===== DOCUMENTTEKST

Uitvoerige informatie over BACO's is te vinden op de site van de Nederlandse Vereniging voor Klinische Arbeidsgeneeskunde (NVKA).

Terug naar index | Terug naar themapagina

10. Met welke andere partijen heeft een werknemer met kanker doorgaans te maken?

Oncologen en hematologen zijn de specialisten die verantwoordelijk zijn voor de behandeling van de kanker. Zij focussen in de praktijk vooral op het behandelen van de aandoening. Hoewel hier langzaam verandering in komt, zijn ze (nog) niet altijd gewend om hierbij het vraagstuk ‘kanker en werk’ mee te wegen en te bespreken. Patiënten doen er goed aan, dit onderwerp waar nodig zelf ter sprake te brengen.

==========
===== AANGELEVERDE REGELS

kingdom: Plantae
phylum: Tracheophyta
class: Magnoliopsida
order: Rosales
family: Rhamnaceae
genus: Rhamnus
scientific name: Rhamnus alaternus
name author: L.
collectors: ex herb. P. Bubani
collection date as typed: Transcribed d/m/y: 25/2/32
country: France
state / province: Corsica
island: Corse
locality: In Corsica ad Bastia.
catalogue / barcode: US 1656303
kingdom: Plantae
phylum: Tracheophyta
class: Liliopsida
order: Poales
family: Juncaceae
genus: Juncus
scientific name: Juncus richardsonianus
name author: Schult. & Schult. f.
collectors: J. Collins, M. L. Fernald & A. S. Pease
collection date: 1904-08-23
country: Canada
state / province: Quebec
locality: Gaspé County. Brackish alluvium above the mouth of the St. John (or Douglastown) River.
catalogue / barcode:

==========

» **VRAGEN OVER MATERIAAL**
• 1. Neem uit de tekst over kanker en werk het gedeelte over dat opent met de woorden waarin "Uitvoerige informatie over" staat en sluit met "doorgaans te maken?". Vervang daarin "werknemer" door "medewerker".
• 2. Vertaal de volgende zin uit de tekst over kanker en werk in het Engels: "Patiënten doen er goed aan, dit onderwerp waar nodig zelf ter sprake te brengen."
• 3. Schrijf het eerstvolgende gedeelte van de tekst over kanker en werk, aansluitend op de laatste zin ervan.

» **UITVOER PER OPDRACHT**
• 1.
Uitvoerige informatie over BACO's is te vinden op de site van de Nederlandse Vereniging voor Klinische Arbeidsgeneeskunde (NVKA).

Terug naar index | Terug naar themapagina

10. Met welke andere partijen heeft een medewerker met kanker doorgaans te maken?

• 2. Patients would do well to raise this subject themselves where necessary.

• 3.
Verpleegkundig specialisten oncologie zijn verpleegkundigen die speciaal zijn opgeleid voor het uitvoeren van diverse medische handelingen bij de begeleiding en behandeling van mensen met kanker. Ze verzorgen in nauw overleg met de oncoloog of hematoloog de behandeling, inclusief lichamelijk onderzoek, het aanvragen van onderzoeken en het voorschrijven van medicatie en chemotherapie. Hierdoor zien en spreken ze de patiënt doorgaans geregeld en zijn ze voor hem van nature een belangrijke bron van informatie en advies. Ze vormen ook de schakel naar de oncoloog en hematoloog. Bij vragen of knelpunten op het gebied van het werk kan de verpleegkundig specialist oncologie verwijzen naar de bedrijfsarts.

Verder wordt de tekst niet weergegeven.